From being told her racial ambiguity benefits her, to that she’s privileged for being half-white, the commentary peppering Casha’s life can be heavy. She was thrown for even more of a loop when someone pointed out that because her fiancé is white, she will receive even more privilege in the world.
“I just thought having a good heart and making a difference in the world was what mattered, and as long as I was speaking up for the causes and doing my part, but that comment made me realize: What is life? What am I doing?” she says. “And it’s hard to process it cause it’s the feeling like I’m not enough of either, so how do you find yourself in that?”
While she hasn’t yet been able to answer all those questions, she’s dedicated to the process, and to being a voice for herself and other people of color. She doesn’t hesitate to burn the candle on both ends, from protesting in the streets every Friday, Saturday and Sunday after Trump was elected and George Floyd was murdered, to actively having uncomfortable conversations with members of her family, including her father and her fiancé, Jack.
She remembers talking to Jack about the inherent privilege he has in this world as an intelligent, charming white man, and how he’s been able to move through life with an ease that she will never know. She remembers being dismissed by her father as a hippie liberal when she brought up the trickle-down effect of Trump’s racism, but instead of letting him laugh her off, she challenged him to dig deeper and see things from her perspective. In the past four to five years, she’s regularly shocked people who are used to a tamer Casha with her passion for social justice.
“I do approach all that stuff with a more Socratic method, because I will not always agree with everybody, and they won’t always agree with me, but I think I can get people to at least start thinking,” she continues. “That’s what I did with my dad, I just asked him questions and then he did the work.
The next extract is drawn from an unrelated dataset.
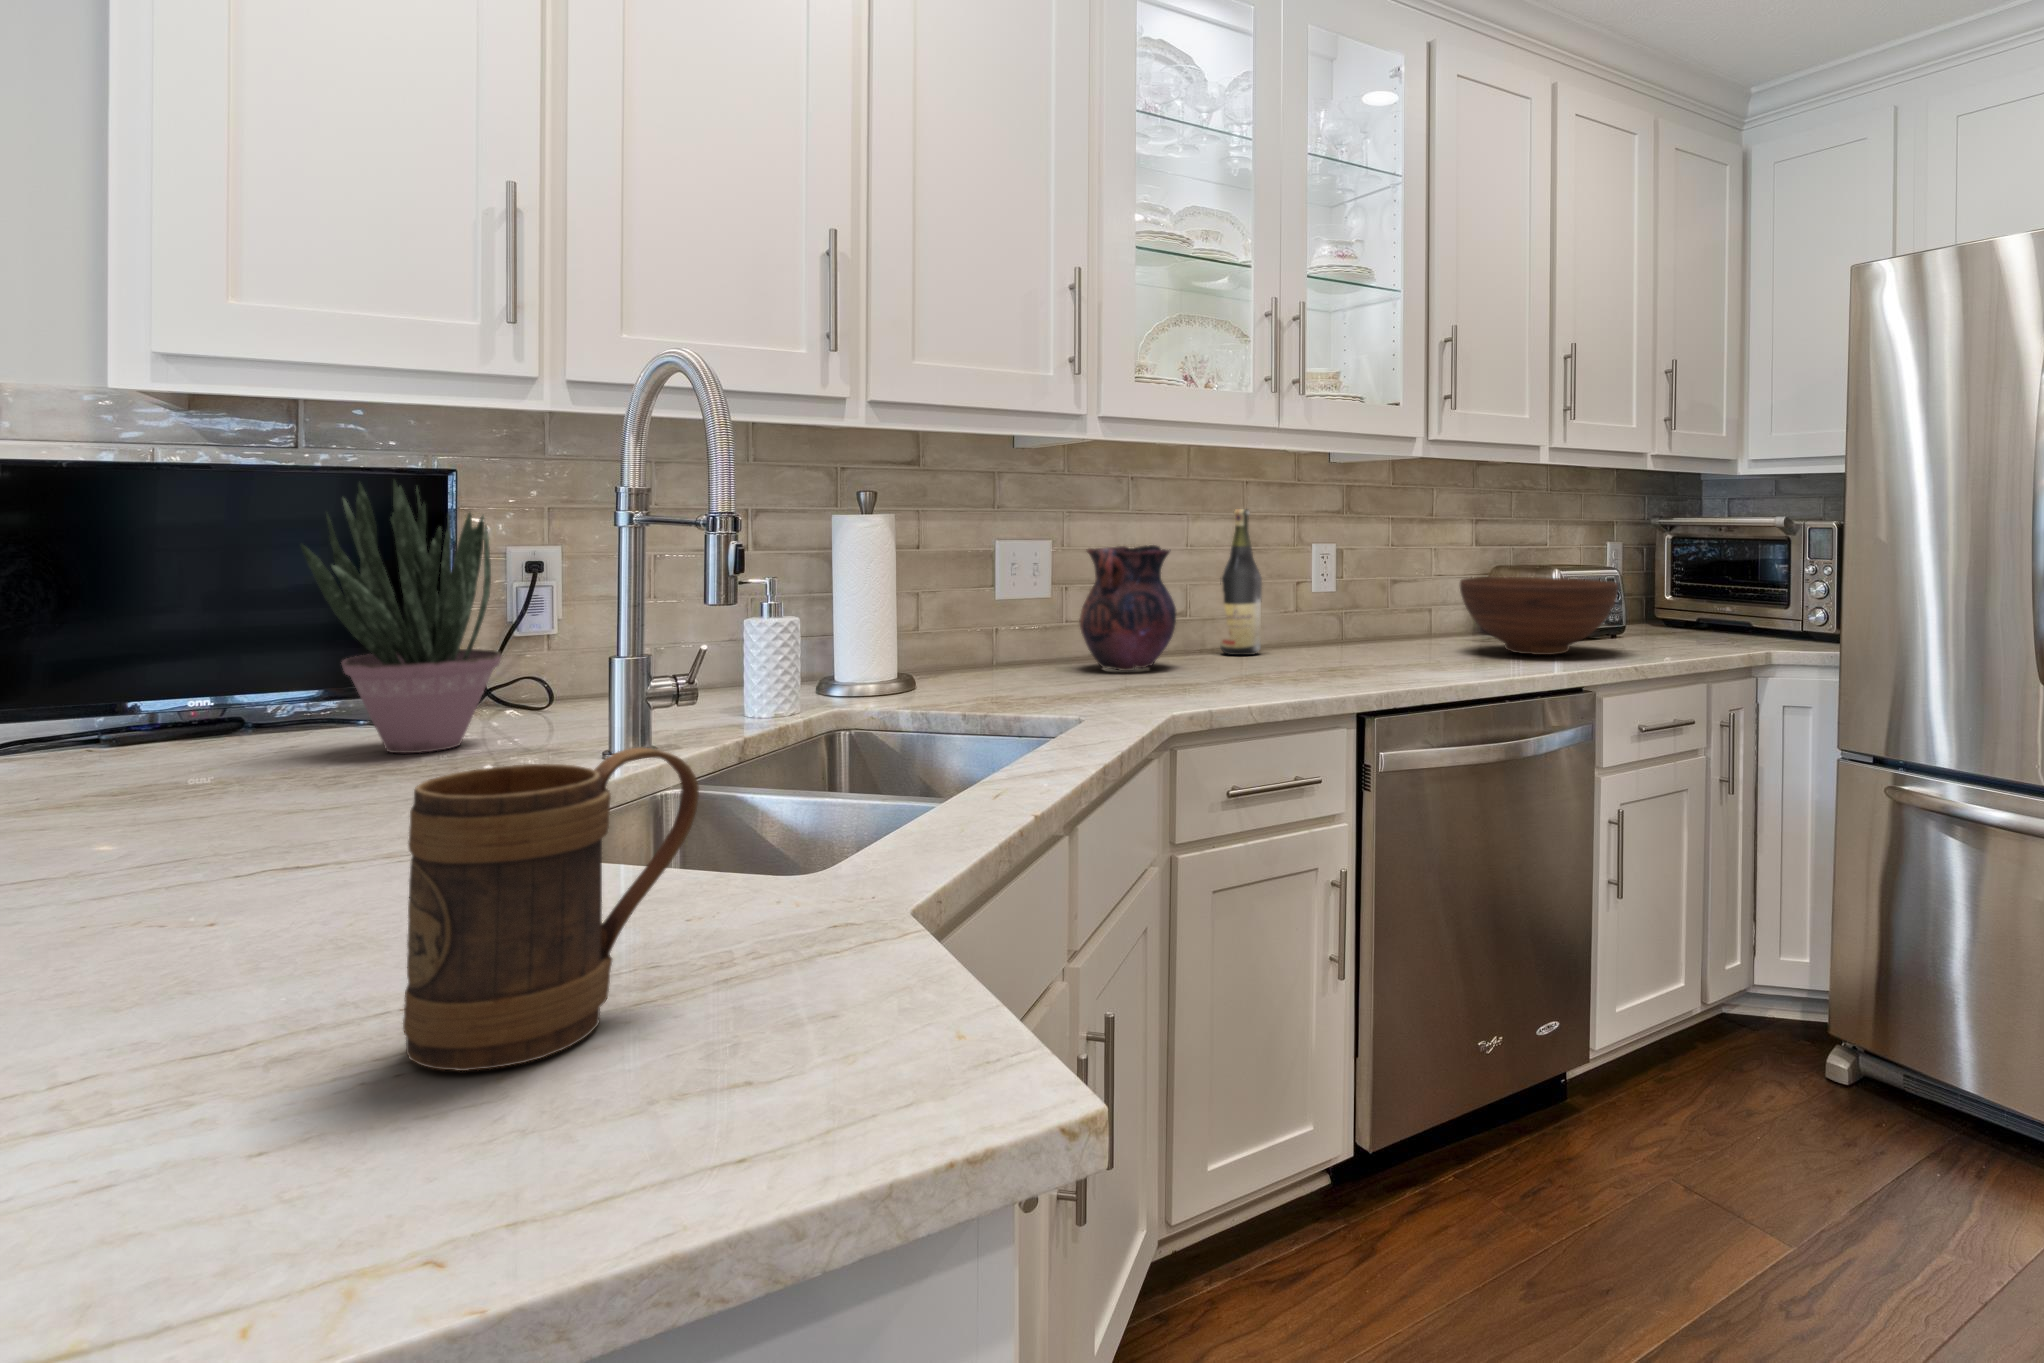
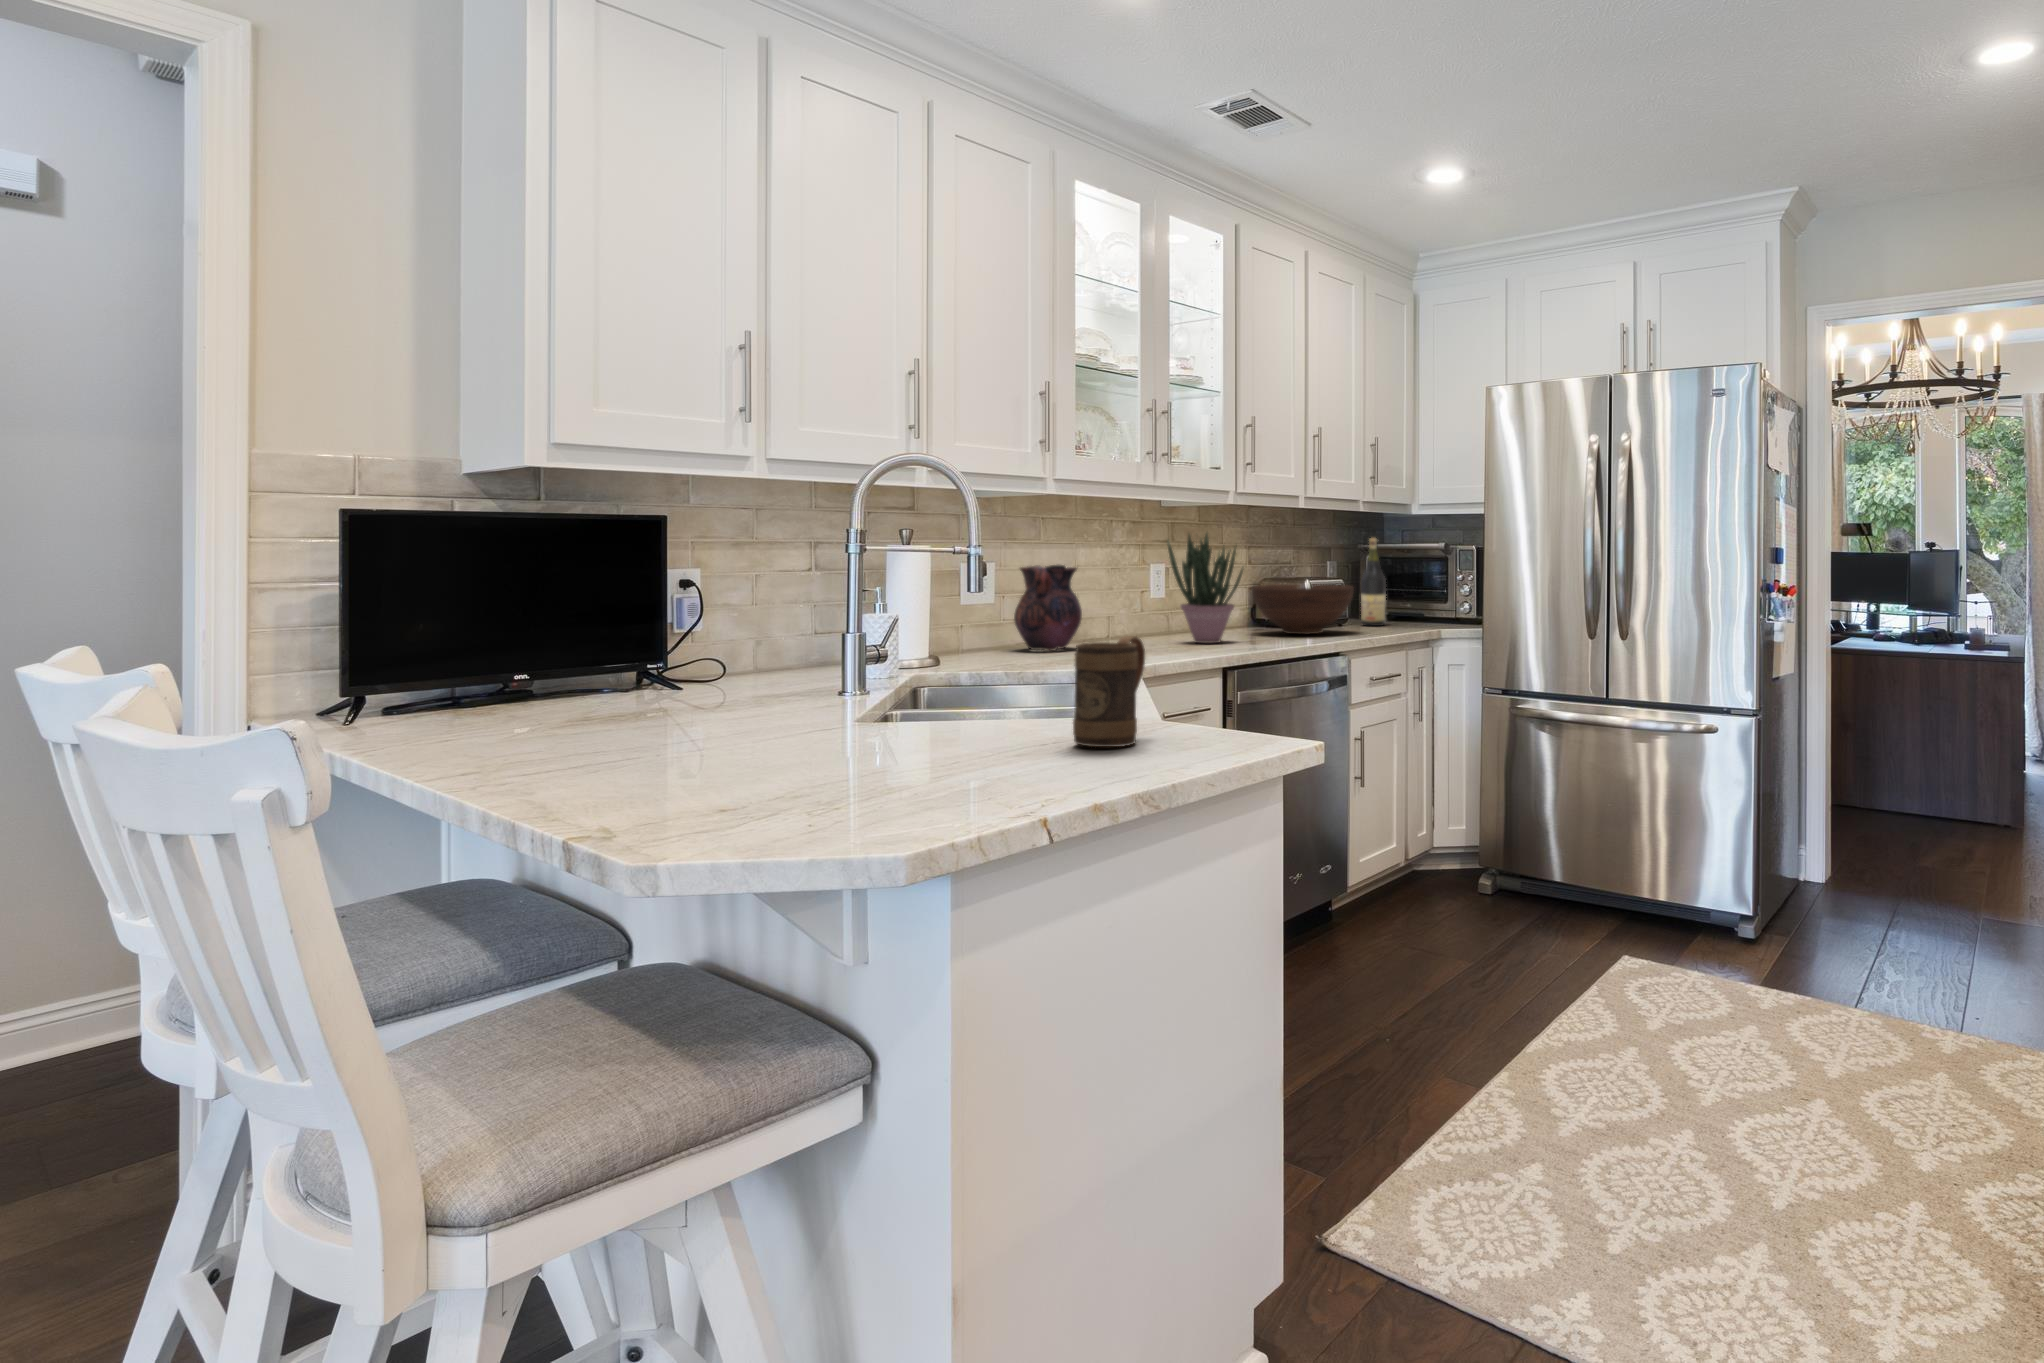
potted plant: present [301,481,502,753] -> present [1168,533,1243,643]
wine bottle: present [1220,509,1262,655] -> present [1361,538,1386,626]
Cause people don’t learn if you’re just like, ‘You will believe this.’”
“One thing has to spark for it to ignite this train of thought,” she continues. “It just takes sitting with somebody to be like, this is kind of fucked up, and this is why I think it’s fucked up, but why don’t you think it’s fucked up?”
After growing up watching her mom stay silent about the racism she experienced as a non-native English speaker, Casha will stay silent no more. She’s defying the model minority stereotype of the quiet and easy Asian woman who just keeps her emotions bottled inside and acts like nothing happened. And as a result, she’s not only become more protective of her mother, but also of the world at large.
“I don’t know how somebody can look at somebody, without knowing anything about them, and just project all this negativity that then turns into hate,” she says. “It’s hard for me cause I just don’t get it because I don’t look at anybody and feel that way.”
“Why are we putting people in any type of box?” she adds. “Humans are fluid and they’re allowed to be fluid and when you start to accept the fluidity of being human then your mind will open up.”
Casha’s dedication to make the world a more beautiful place isn’t limited to opening minds through tough conversations. She’s also passionate about the environment, and is currently a full-time student—in addition to her full-time work as a freelance set designer and prop stylist—studying geography, with the hopes of eventually earning her master’s in environmental studies. In 2017, she created an organization called Allies of Mother Earth, that hosts clean ups around the greater Los Angeles region. She hopes to one day elevate it to the next level by volunteering at schools in low-income areas and teaching students about the earth and sustainability.
“I think for change to really happen, we have to keep talking about it and I know with any type of change people are like, ‘It has to happen at the top, so I’m not going to do anything,’ and that’s the wrong mentality,” she says. “Cause it’s the same for environmental work—if we all do something that inspires somebody else to do something, then we create this whole blossoming of change. I think we are already doing the work.”